Activity: Print exactly and only the lines that run from the one containing "كما أن المحامي" through the end of the material, please, omitting pictures.

Data to examine:

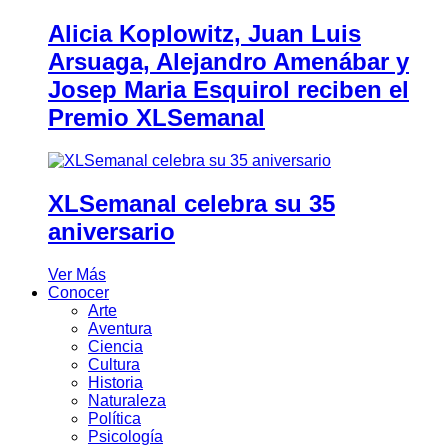
Alicia Koplowitz, Juan Luis
Arsuaga, Alejandro Amenábar y
Josep Maria Esquirol reciben el
Premio XLSemanal
XLSemanal celebra su 35
aniversario
Ver Más
Conocer
Arte
Aventura
Ciencia
Cultura
Historia
Naturaleza
Política
Psicología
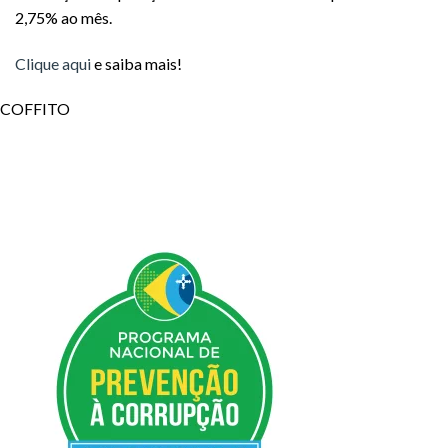
2,75% ao mês.
Clique aqui
e saiba mais!
COFFITO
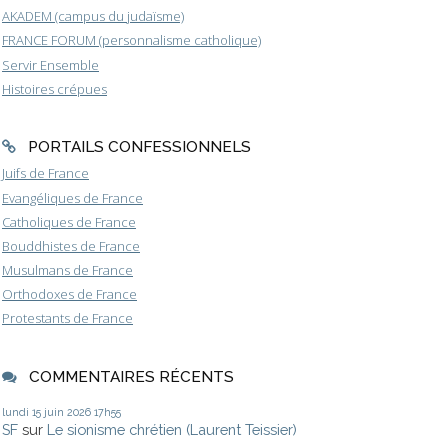
AKADEM (campus du judaïsme)
FRANCE FORUM (personnalisme catholique)
Servir Ensemble
Histoires crépues
PORTAILS CONFESSIONNELS
Juifs de France
Evangéliques de France
Catholiques de France
Bouddhistes de France
Musulmans de France
Orthodoxes de France
Protestants de France
COMMENTAIRES RÉCENTS
lundi 15
juin 2026
17h55
SF
sur
Le sionisme chrétien (Laurent Teissier)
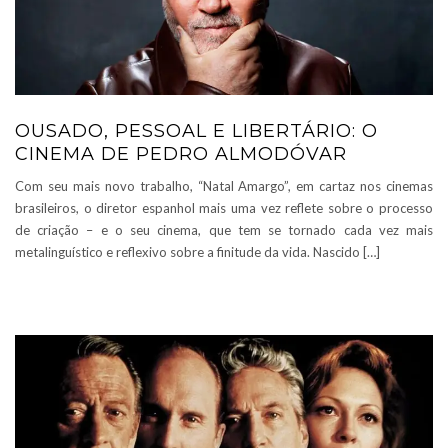
OUSADO, PESSOAL E LIBERTÁRIO: O
CINEMA DE PEDRO ALMODÓVAR
Com seu mais novo trabalho, “Natal Amargo”, em cartaz nos cinemas
brasileiros, o diretor espanhol mais uma vez reflete sobre o processo
de criação – e o seu cinema, que tem se tornado cada vez mais
metalinguístico e reflexivo sobre a finitude da vida. Nascido […]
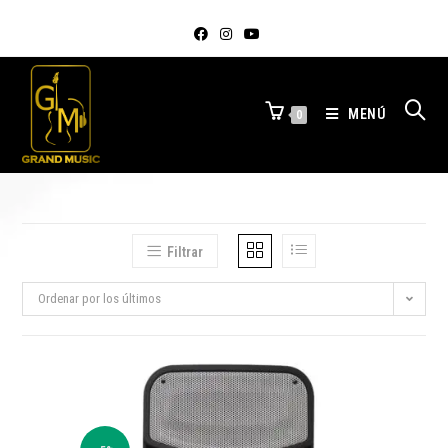
MENÚ
0
Filtrar
Ordenar por los últimos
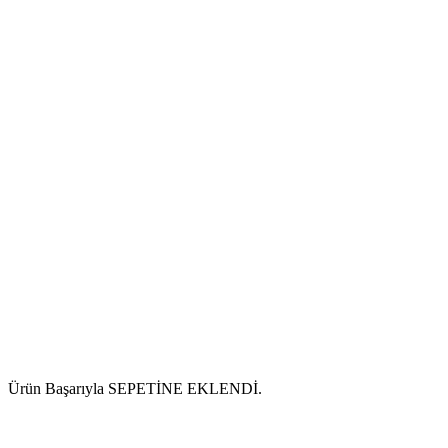
Ürün Başarıyla SEPETİNE EKLENDİ.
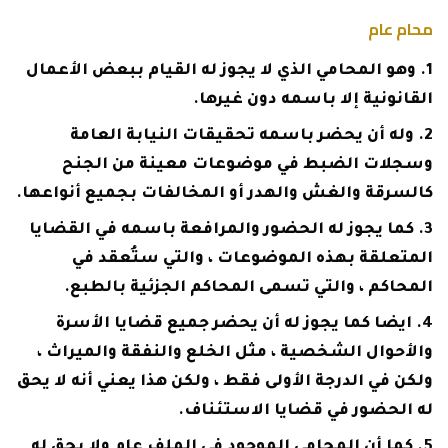
محام عام
وهو المحامي الذي لا يجوز له القيام ببعض الأعمال
القانونية إلا باسمه دون غيرها.
وله أن يحضر باسمه تحقيقات النيابة العامة
وسجلات الضبط في موضوعات معينة من الجنح
كالسرقة والغش والهدر أو المخالفات بجميع أنواعها.
كما يجوز له الحضور والمرافعة باسمه في القضايا
المتعلقة بهذه الموضوعات ، والتي ستُعقد في
المحاكم ، والتي تسمى المحاكم الجزئية بالطبع.
ايضا كما يجوز له أن يحضر جميع قضايا الأسرة
والأحوال الشخصية ، مثل الخلع والنفقة والميراث ،
ولكن في الدرجة الأولى فقط ، ولكن هذا يعني أنه لا يحق
له الحضور في قضايا الاستئناف.
كما أن المحامي الموجود في الملف عام ولا يحق له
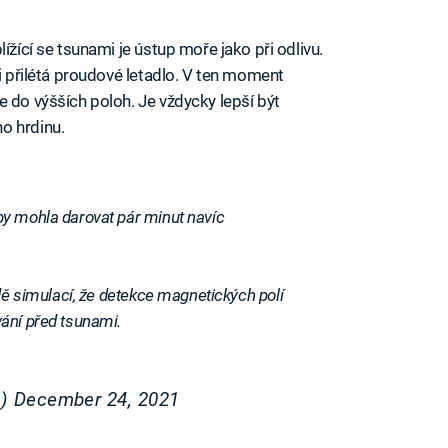
ížící se tsunami je ústup moře jako při odlivu.
li přilétá proudové letadlo. V ten moment
e do výšších poloh. Je vždycky lepší být
o hrdinu.
y mohla darovat pár minut navíc
dě simulací, že detekce magnetických polí
ání před tsunami.
a)
December 24, 2021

Solution to this exercise:
كما أن المحامي الموجود في الملف عام ولا يحق له
ížící se tsunami je ústup moře jako při odlivu.
li přilétá proudové letadlo. V ten moment
e do výšších poloh. Je vždycky lepší být
o hrdinu.
y mohla darovat pár minut navíc
dě simulací, že detekce magnetických polí
ání před tsunami.
a)
December 24, 2021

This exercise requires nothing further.